Ninety years after the first publication of “The Phoenix on the Sword,” Robert E. Howard’s sword-and-sorcery stories continue to resonate through popular culture. They have inspired motion pictures, comic books, television and animated series, action figures, role-playing and video games, and even heavy metal music and a live-action show at Universal Studios Hollywood. Most importantly, his fiction has inspired other writers to spin their own sword-and-sorcery stories. Lin Carter, Glen Cook, John Jakes, Henry Kuttner, Fritz Leiber, Michael Moorcock, C. L. Moore, Charles Saunders, Karl Edward Wagner, and many others have all contributed to the genre that Howard popularized.
Not long after Robert E. Howard’s death in 1936, his friend and correspondent H. P. Lovecraft wrote:
It is hard to describe precisely what made Mr. Howard’s stories stand out so sharply; but the real secret is that he himself is in every one of them.
We look forward to seeing you next year at PulpFest 2023 and our celebration of the 90th anniversary of Conan the Cimmerian and the other great heroes of the pulps. We’ll have presentations on “Swords and Sorcery in ‘The Unique Magazine’,” “Illustrating Conan for the Commercial Market,” “Conan the Multimedia Barbarian,” and much more at next summer’s pulp convention.
PulpFest 2023 is scheduled for August 3 – 6, at the DoubleTree by Hilton Hotel Pittsburgh – Cranberry in Mars, Pennsylvania. Click the registration button below our home page banner to join PulpFest 2023!
For more on Robert E. Howard and Conan, please visit our YouTube Channel to view “90 Years of the Great Pulp Heroes #6” — Conan — created by PulpFest‘s Craig McDonald.
Robert E. Howard’s “Spear and Fang” appeared in Weird Tales for July 1925, with cover by Andrew Brosnatch. Nineteen years old when it was published, it was the celebrated author’s first professional sale.

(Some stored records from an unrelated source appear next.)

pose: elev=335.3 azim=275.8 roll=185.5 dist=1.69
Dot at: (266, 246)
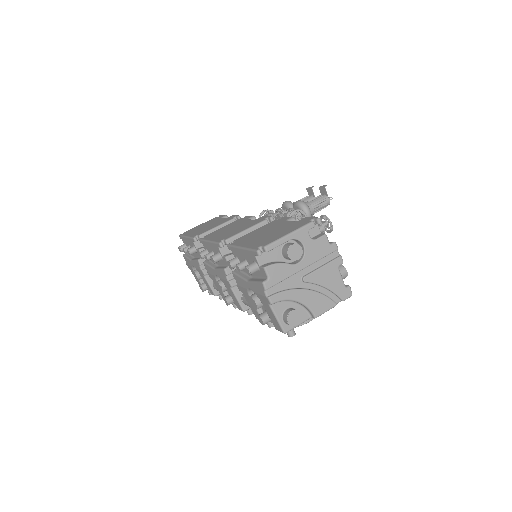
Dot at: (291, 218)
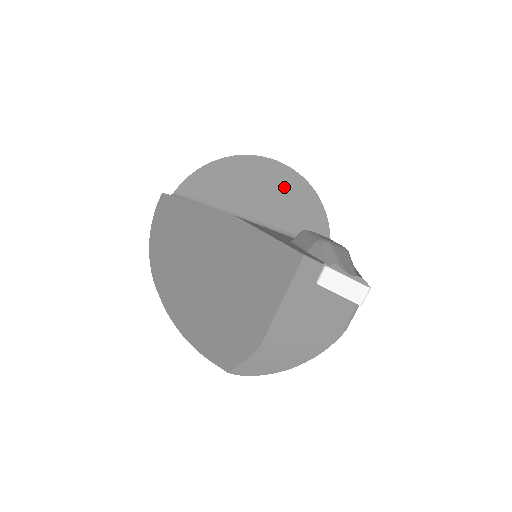
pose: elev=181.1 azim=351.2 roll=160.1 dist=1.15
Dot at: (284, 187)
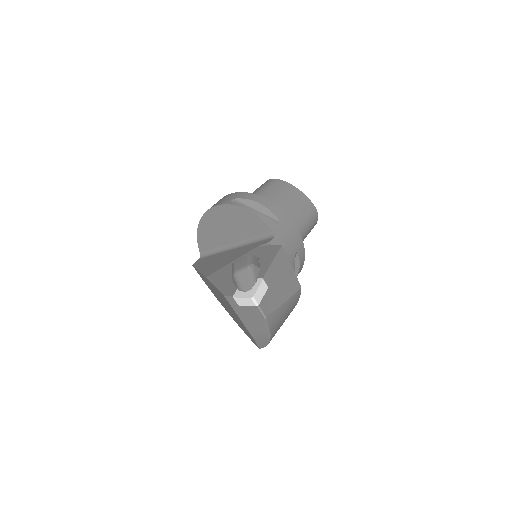
Dot at: (231, 217)
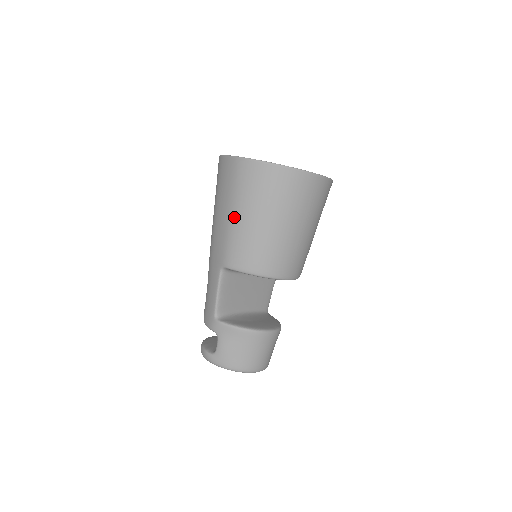
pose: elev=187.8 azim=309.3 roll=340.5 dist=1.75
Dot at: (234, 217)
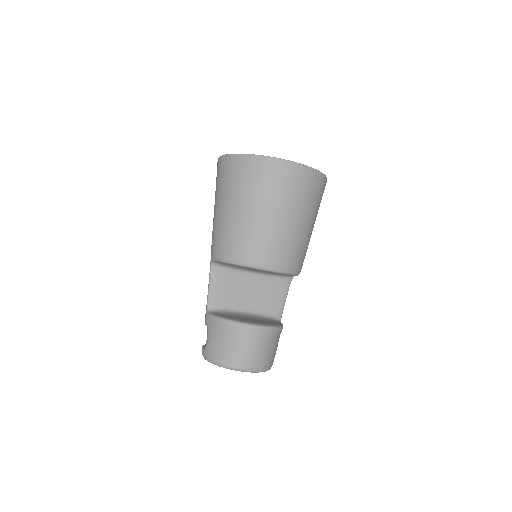
Dot at: (216, 211)
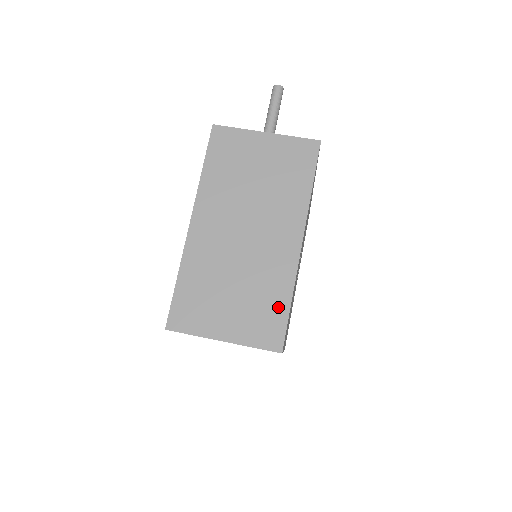
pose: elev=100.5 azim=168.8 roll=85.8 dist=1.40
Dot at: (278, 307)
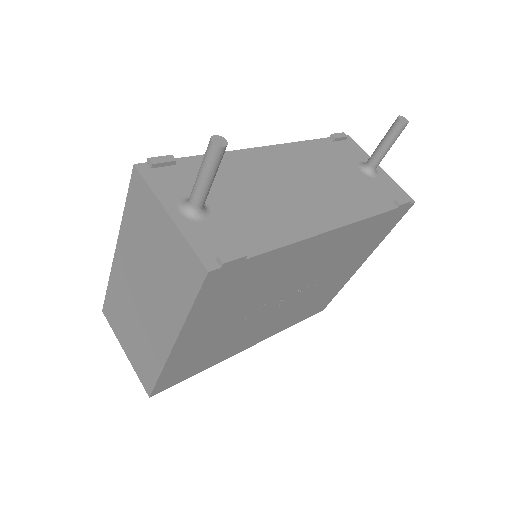
Dot at: (152, 370)
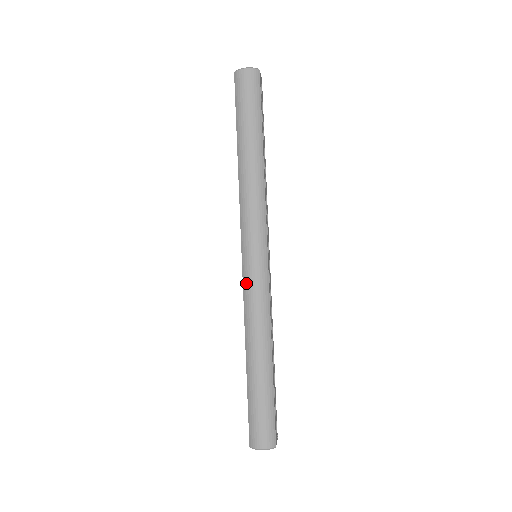
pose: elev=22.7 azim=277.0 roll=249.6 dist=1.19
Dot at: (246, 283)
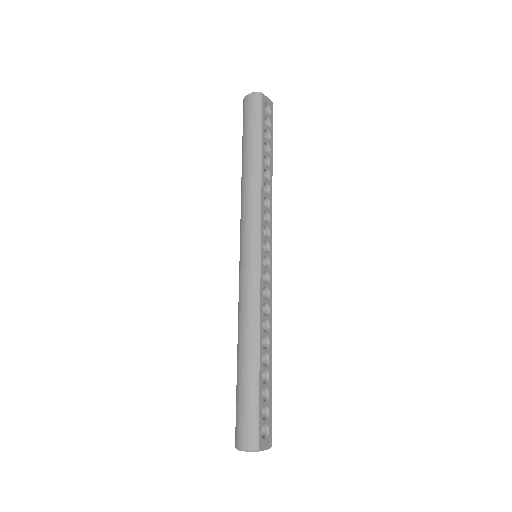
Dot at: (240, 279)
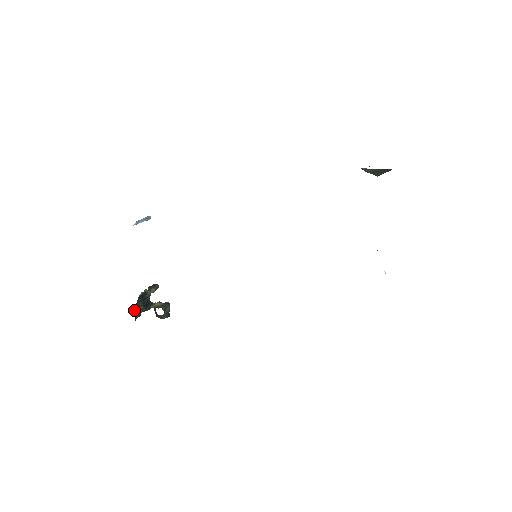
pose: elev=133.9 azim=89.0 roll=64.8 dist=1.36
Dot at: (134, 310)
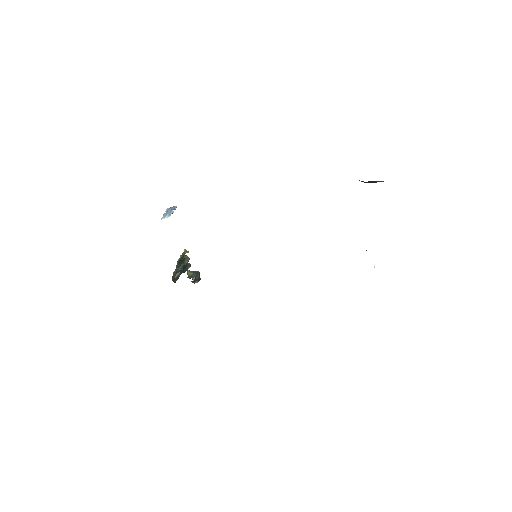
Dot at: (173, 276)
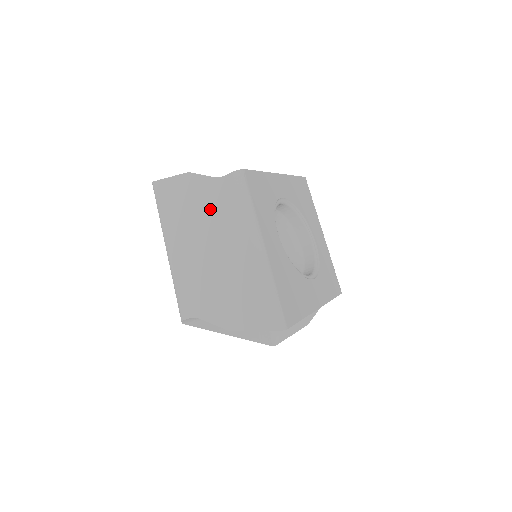
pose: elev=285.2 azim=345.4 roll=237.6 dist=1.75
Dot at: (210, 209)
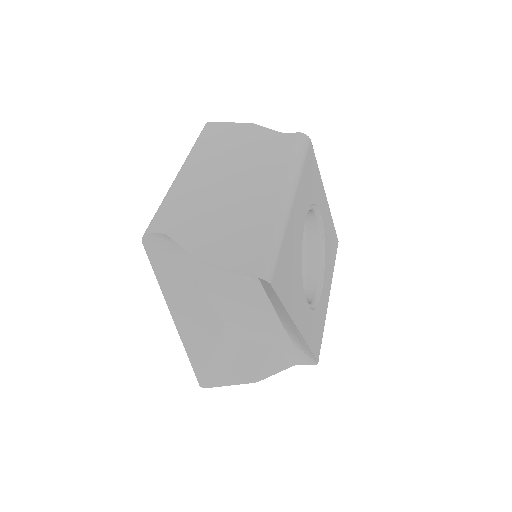
Dot at: (254, 152)
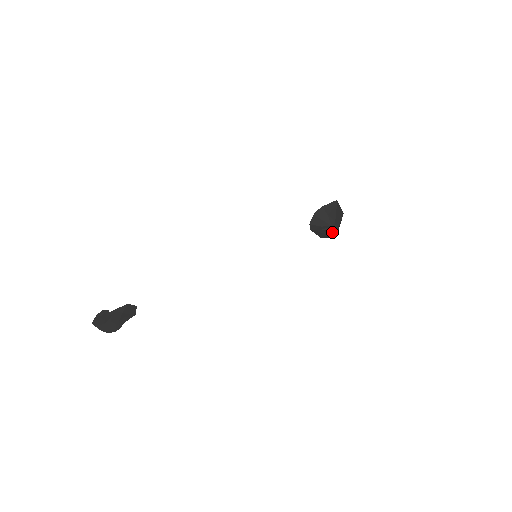
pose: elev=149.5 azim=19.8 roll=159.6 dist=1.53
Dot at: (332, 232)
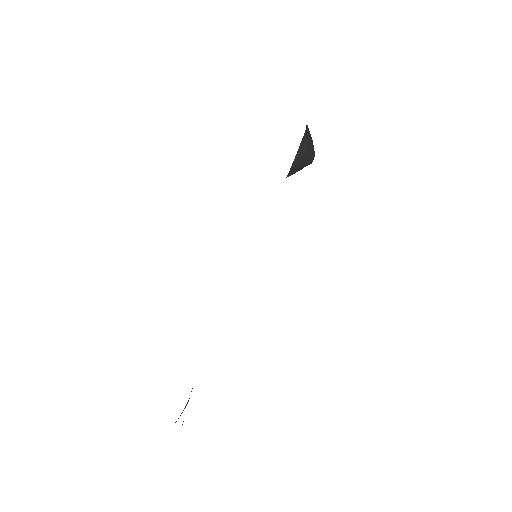
Dot at: occluded
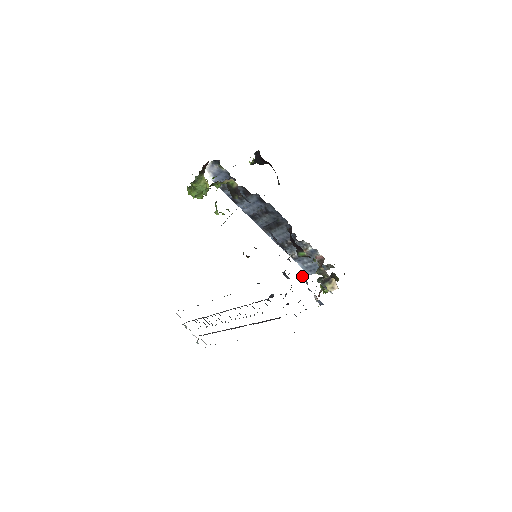
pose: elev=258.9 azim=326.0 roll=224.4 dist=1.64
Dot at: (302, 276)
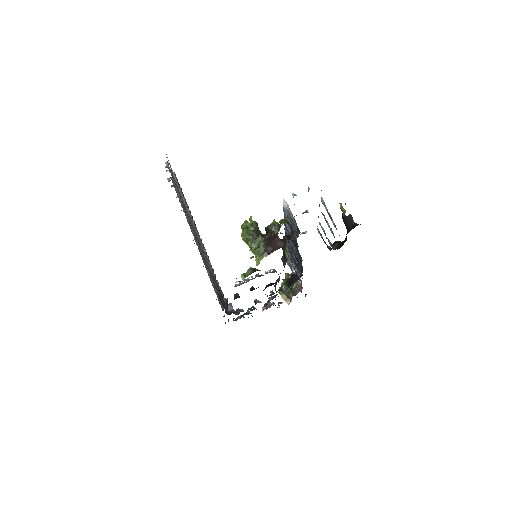
Dot at: (269, 299)
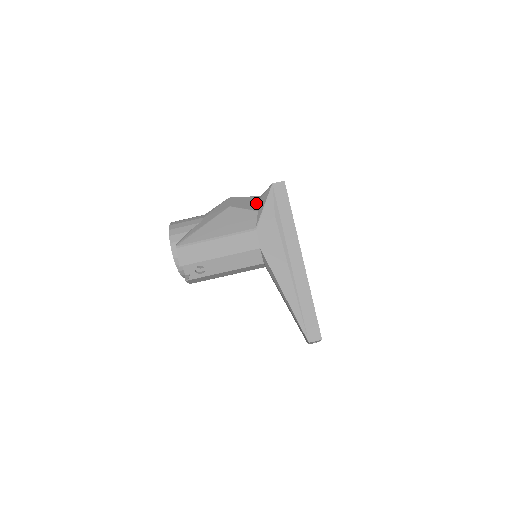
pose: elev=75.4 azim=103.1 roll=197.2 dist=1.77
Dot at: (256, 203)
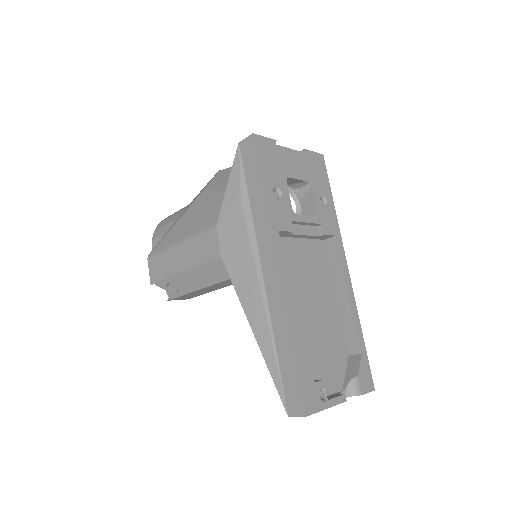
Dot at: occluded
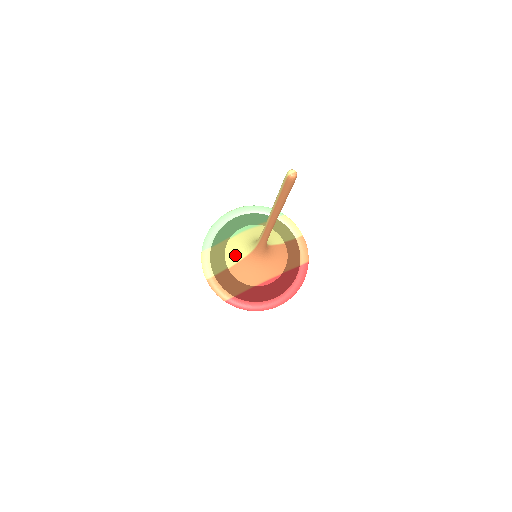
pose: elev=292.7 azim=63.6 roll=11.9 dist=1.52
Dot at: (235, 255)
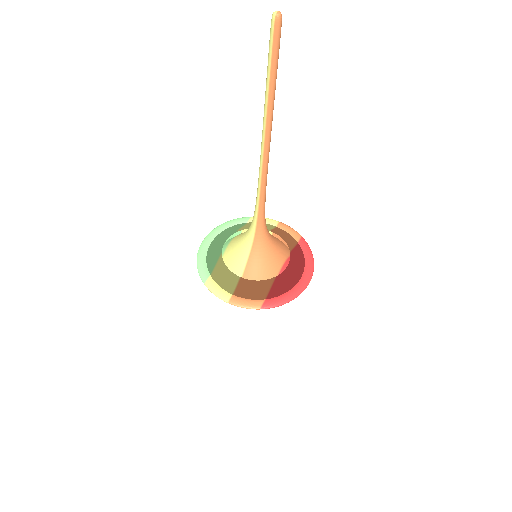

Although Robert E. Howard’s work — particularly his Conan stories — had been collected in small press editions over the years, the Lancer and Ace paperback editions of 1966 – 1977 delivered the character to the masses. Lancer’s Conan the Usurper — initially released in 1967 — was originally the fourth volume in the series. The volume features Howard’s “The Phoenix on the Sword” and “The Scarlet Citadel,” as well as two Howard works that were rewritten or completed by L. Sprague de Camp.
Undoubtedly, it was Frank Frazetta’s stunning cover artwork for the Lancer Books editions that initially sold the character to the readers of the late twentieth century. However, it was Howard’s inspired and expressive writing that kept them clamoring for more.